PARKERSBURG - A group of area people took a walk Sunday to see what plants were thriving in wintertime.
Several people participated in the Winter Walk at the 12-acre arboretum behind Edison Middle School, walking along trails for about a mile through the wooded area as members of the Wood County Master Gardeners pointed out plants of interest.
Participants were thankful that temperatures were up in the 40s Sunday as opposed to the below-zero temperatures the area experienced early last week.
Members of the Wood County Master Gardeners conducted a Winter Walk on Sunday at the 12-acre arboretum behind Edison Middle School in south Parkersburg. Pictured are, from left, Joyce McDougle, Pam Lutz, John Sheets and Judi White.
"We are just getting out for some winter exercise," said Judi White, the guide for Sunday's walk. "Once you get out, it is not as bad as it seems. You warm up. You can still get exercise outside."
White brought along a book on winter buds to see if they might be able to find some.
"Dogwoods are about the only thing I can identify in the winter," White said with a laugh.
Some of the participants mentioned being able to identify holly and beechwood trees.
"Surprisenly, there is still a lot of green out," White said.
Sunday's walk was something to do for Joyce McDougle of Parkersburg. She has worked on a number of projects with the Master Gardeners and said she always learns something new on the walks.
"I find it interesting," she said. "I have always been a nature nut.

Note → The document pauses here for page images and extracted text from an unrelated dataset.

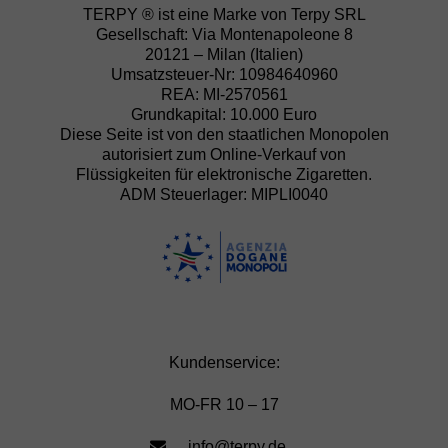
TERPY ® ist eine Marke von Terpy SRL
Gesellschaft: Via Montenapoleone 8
20121 – Milan (Italien)
Umsatzsteuer-Nr: 10984640960
REA: MI-2570561
Grundkapital: 10.000 Euro
Diese Seite ist von den staatlichen Monopolen
autorisiert zum Online-Verkauf von
Flüssigkeiten für elektronische Zigaretten.
ADM Steuerlager: MIPLI0040
Kundenservice:
MO-FR 10 – 17
info@terpy.de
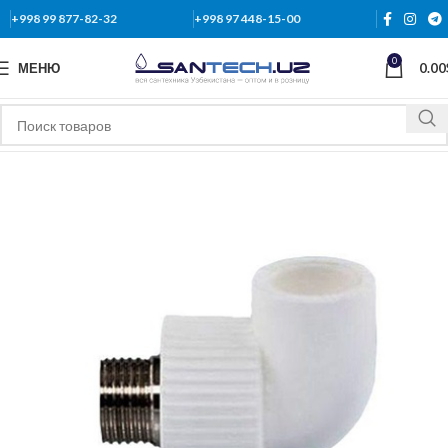
+998 99 877-82-32
+998 97 448-15-00
0
МЕНЮ
0.00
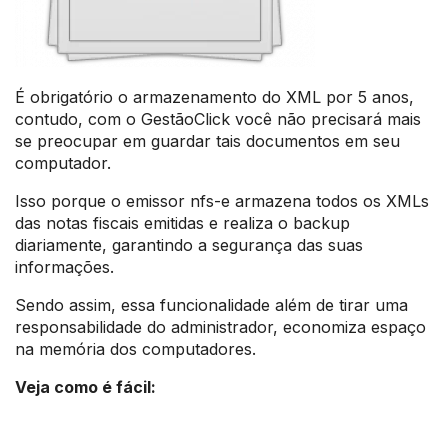
É obrigatório o armazenamento do XML por 5 anos,
contudo, com o GestãoClick você não precisará mais
se preocupar em guardar tais documentos em seu
computador.
Isso porque o emissor nfs-e armazena todos os XMLs
das notas fiscais emitidas e realiza o backup
diariamente, garantindo a segurança das suas
informações.
Sendo assim, essa funcionalidade além de tirar uma
responsabilidade do administrador, economiza espaço
na memória dos computadores.
Veja como é fácil:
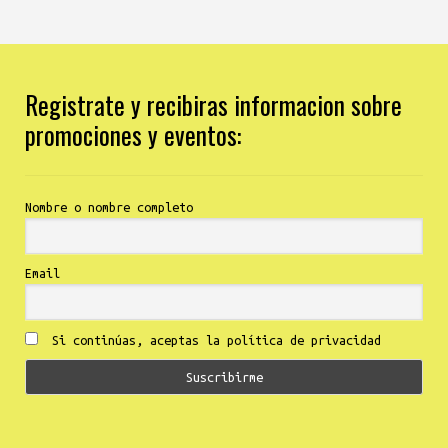
Registrate y recibiras informacion sobre
promociones y eventos:
Nombre o nombre completo
Email
Si continúas, aceptas la política de privacidad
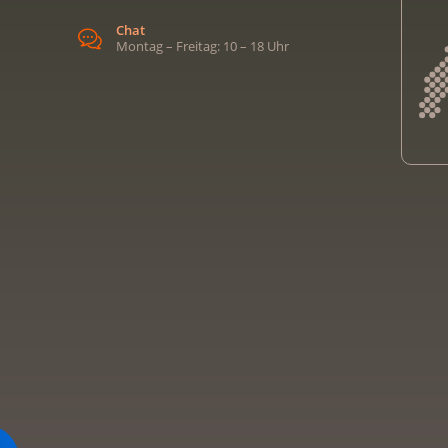
Chat
Montag – Freitag: 10 – 18 Uhr
Kreb
Kreb
Kreb
Kreb
Ligu
Kre
Ligu
Ligu
Kreb
Kreb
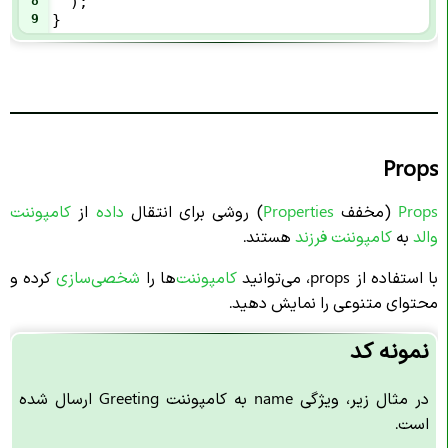
8
  );
9
}
Props
Props
(مخفف
Properties
) روشی برای انتقال
داده
از
کامپوننت
والد
به
کامپوننت فرزند
هستند.
با استفاده از props، می‌توانید
کامپوننت‌
ها را
شخصی‌سازی
کرده و
محتوای متنوعی را نمایش دهید.
نمونه کد
در مثال زیر، ویژگی name به کامپوننت Greeting ارسال شده
است.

"Spring , winter... whatever, I just like to see what is going on."
Pam Lutz had read about the walk and decided to be a part of it. She was planning to take a walk anyway on Sunday so she decided to come along on the Winter Walk.
John Sheets, of the Master Gardeners, brought his rescue dog Rex along for Sunday's walk. Sheets also pointed out the arboretum grounds have also had some recent vandalism problems.
Last month, someone stole 150-180 feet of the toprail they used to repair part of the fence around the arboretum.
"We go to all the trouble of getting it over here and someone carries it out," he said. "It is a neverending battle.
"You want to fix something up and someone else wants to tear it down."
Sheets believes it probably ended up in a scrapyard somewhere, all cut up.
"It is always an ongoing battle," he said.
The walk was put on by the Wood County Master Gardeners, which adopted the arboretum in south Parkersburg in 2002.